From the social science side, one can make the assumption that when the arts are included in research, the physical-existential dimension of the particular research question will play a greater role. Action (alternatives) and agents in the social world under investigation would become more presentable, more tangible; action itself is thus more probable. Therefore, the FAeS should be connected to a transformative institute with socially- oriented consulting dealing with problems at the interfaces of science and politics.
Ideally, therefore, the funds for the FAeS would not come from the culture department alone, but rather from the environment, culture, science and research departments on a proportional basis.

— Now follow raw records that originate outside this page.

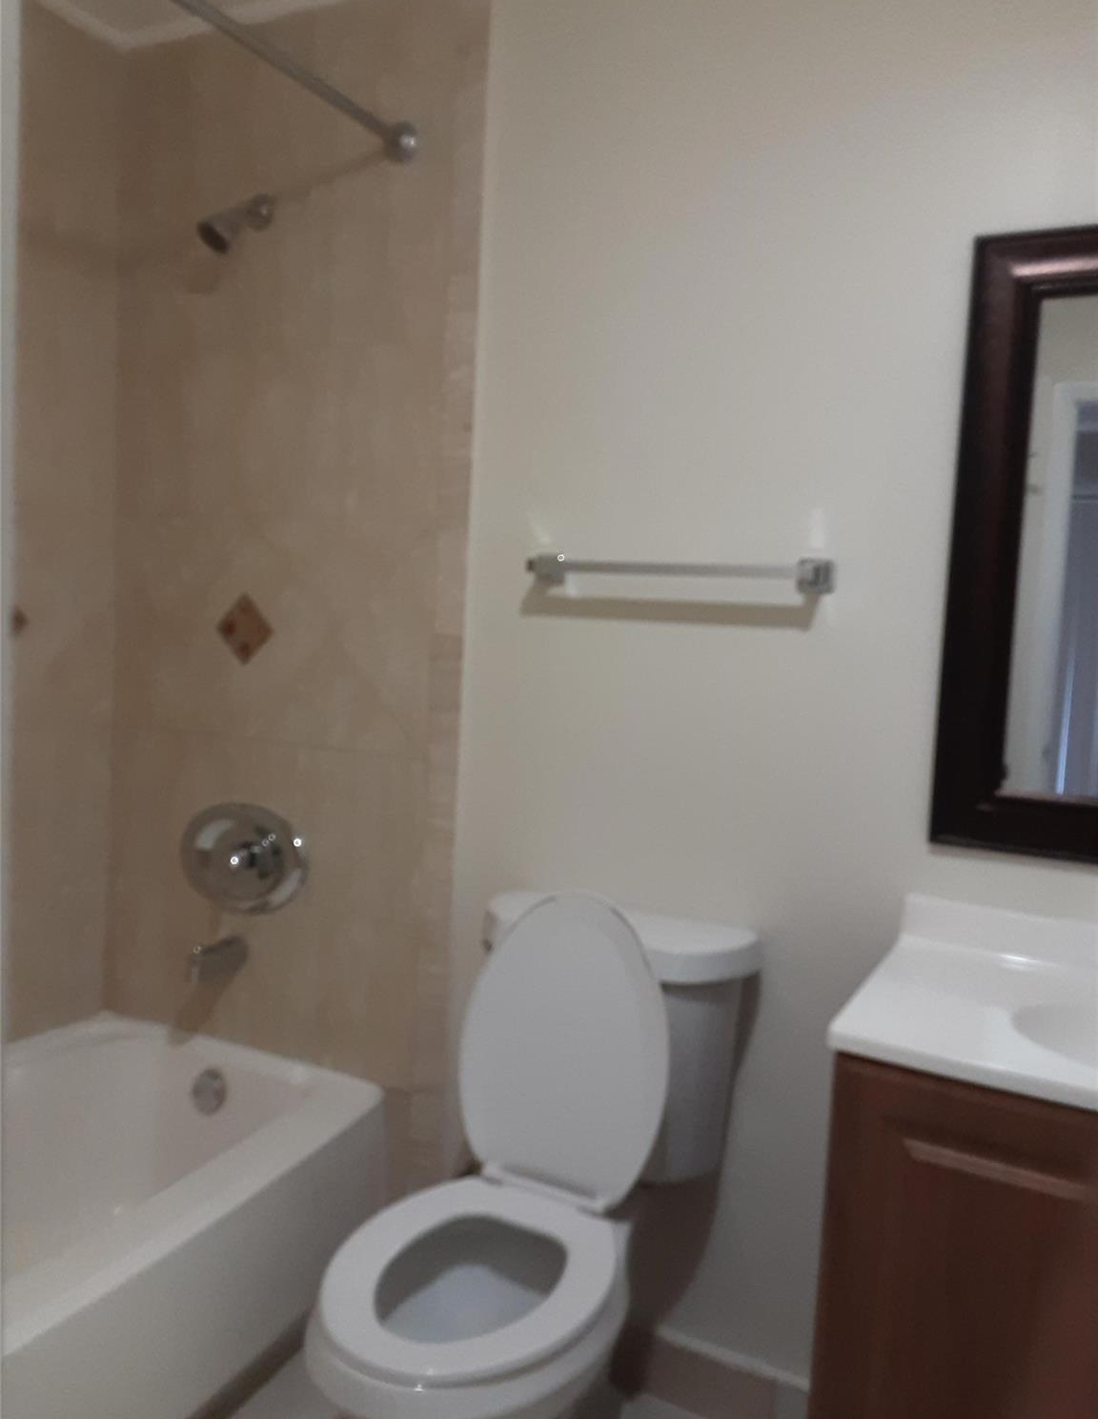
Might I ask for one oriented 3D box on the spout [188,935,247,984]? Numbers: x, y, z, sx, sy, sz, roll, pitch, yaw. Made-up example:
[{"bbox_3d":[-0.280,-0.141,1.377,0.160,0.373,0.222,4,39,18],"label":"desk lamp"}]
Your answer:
[{"bbox_3d":[-0.655,0.493,2.336,0.058,0.070,0.120,5,5,26],"label":"spout"}]

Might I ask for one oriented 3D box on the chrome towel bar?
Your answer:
[{"bbox_3d":[0.197,-0.222,1.916,0.521,0.055,0.068,5,5,26],"label":"chrome towel bar"}]

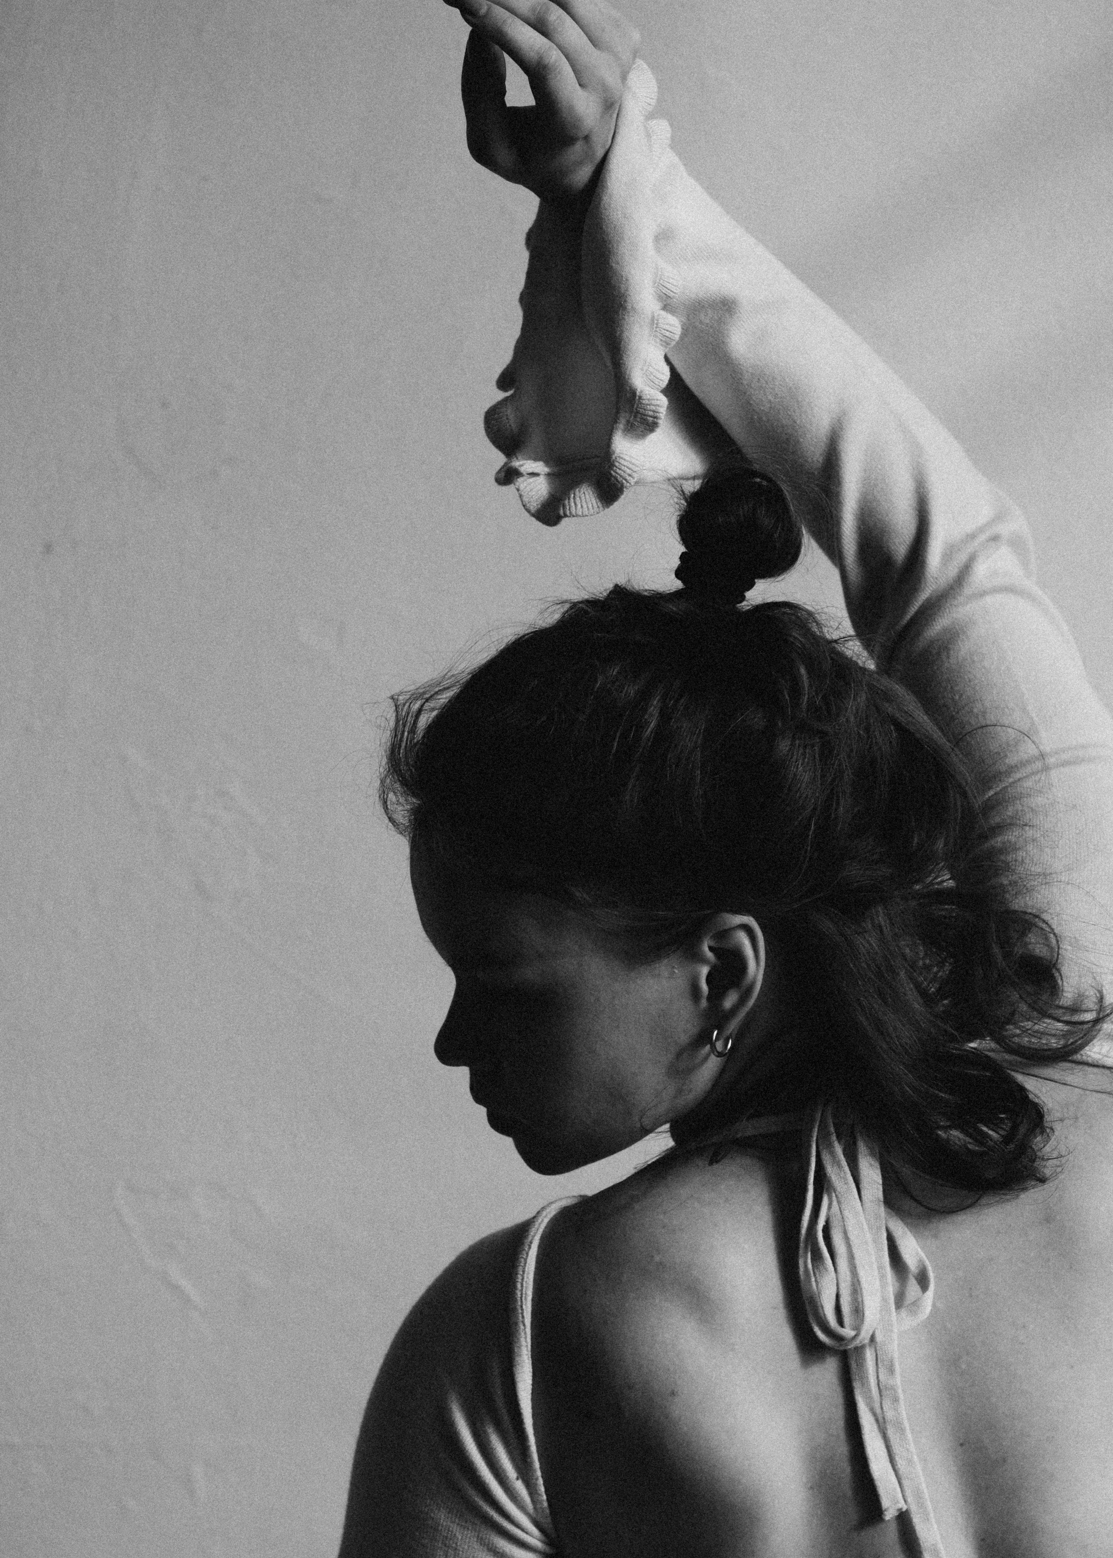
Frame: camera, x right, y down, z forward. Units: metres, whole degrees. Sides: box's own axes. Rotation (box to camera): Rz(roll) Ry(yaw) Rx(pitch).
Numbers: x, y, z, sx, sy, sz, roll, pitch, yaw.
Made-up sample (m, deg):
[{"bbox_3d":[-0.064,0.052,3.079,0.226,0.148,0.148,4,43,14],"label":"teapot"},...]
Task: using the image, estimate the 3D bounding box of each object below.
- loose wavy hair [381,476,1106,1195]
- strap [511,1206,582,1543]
[{"bbox_3d":[0.082,0.024,3.730,0.300,0.305,0.215,-5,2,13],"label":"loose wavy hair"},{"bbox_3d":[-0.005,0.260,3.740,0.033,0.152,0.065,0,2,0],"label":"strap"}]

The desideratum of a stronger cooperation between art and science in coping with social challenges does not only follow from the challenges themselves - keyword environment - and from the interests and aspirations of the artists. It also follows from the need to integrate and promote perspectives that have so far been underrepresented in science and research.
Artistic Practice after Corona
The Corona crisis is already changing artistic practices and formats, as well as funding needs and livelihoods. This will continue. Artists and the arts will need all the social legitimacy and visibility they can get. The FAeS can contribute to this by bringing together the experiences of the sciences, the arts, and socio-political movements, so that they mutually reinforce each other and have a broad impact on society.
We need a co-existence, not a juxtaposition, of different forms of knowledge. And an
open debate about whether a high-cost country like ours, which is evidently poor in natural resources and rich only in the resource of creativity, can afford to forego the skills and assets of artists in dealing with sustainabilitiy as the challenge of the century, or to keep them predominantly at, or below, subsistence level.